ハイタッチをしようと待ちかまえてくれた人が 600人。
その気はなかったのに、こちらが迫ったのが 100人。
たくさんの力をもらった・・
そう、書くと思っているかも知れないが、本当のところはよくわからない。
応援を受けると嬉しい。
ハイタッチをすると楽しい。
だけど、それによって、元気もりもり、脚力がんがん・・
ということはない。
応援がなければ、あそこでつぶれていた。
なんてこともない。
そもそもそんな柔では、6時間も歩かずに、走れない。
一つ言えることは、応援もハイタッチもない道を、6時間も走ることは難しいということだ。
そんな道には、給水所がないし、5cmのバナナすら出ない。
信号で止められたり、自転車にぶつかったりもする。

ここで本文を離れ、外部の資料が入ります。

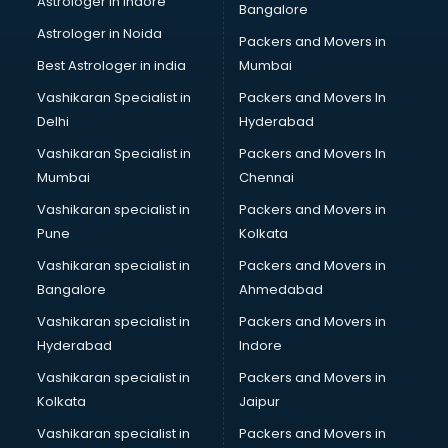
Astrologer in Indore
Bangalore
Plastic companies in noida
Astrologer in Noida
Printing companies in noida
Packers and Movers in
Private Finance companies in noida
Best Astrologer in india
Mumbai
Real Estate companies in noida
Vashikaran Specialist in
Packers and Movers In
Recruitment companies in noida
Delhi
Hyderabad
Security companies in noida
Vashikaran Specialist in
Packers and Movers In
Shipping companies in noida
Mumbai
Chennai
Software companies in noida
Startup companies in noida
Vashikaran specialist in
Packers and Movers in
Steel companies in noida
Pune
Kolkata
Translation companies in noida
Vashikaran specialist in
Packers and Movers in
Transport companies in noida
Bangalore
Ahmedabad
Travel companies in noida
Vashikaran specialist in
Packers and Movers in
Video Production companies in noida
Hyderabad
Indore
Wordpress Development companies in noida
Vashikaran specialist in
Packers and Movers in
Kolkata
Jaipur
Vashikaran specialist in
Packers and Movers in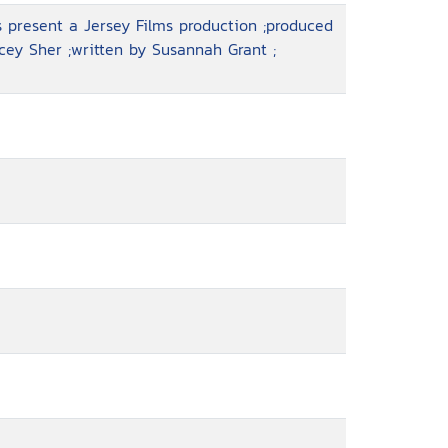
 present a Jersey Films production ;produced
cey Sher ;written by Susannah Grant ;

路上の段差に常に神経をとがらせなければならない。
ランナーのためにしつらえたコースがあり、信号はすべて青。
2.5km毎に水を配ってくれる人、バナナを配る人がいる。
沿道で、声援を送ってくれる見知らぬ大勢の人がいる。
そんな特別待遇が、参加費の高い大会でも1万円、安ければ5,000円で受けられるのである。
ゴルフが趣味でも、コースに応援のギャラリーはいない。
ナイスパットを決めても、4人が「ナイスイン」と言ってくれるだけ。
国体や日本選手権という場で、声援を受けるのは一部のアスリート。
素人が、見知らぬ大勢の人から応援を受ける、唯一のスポーツ。
それがマラソンなのである。
築地4丁目を左折すると35km
予定していたタイムからは、16分遅れ。
この時点で、昨年のかすみがうらマラソンより、タイムが悪くなることがわかった。
いよいよ、ここからが自分のマラソン
35kmまでは東京の名所と、大観衆がつくってくれる。
ここから先の 7.195kmは自分でつくる。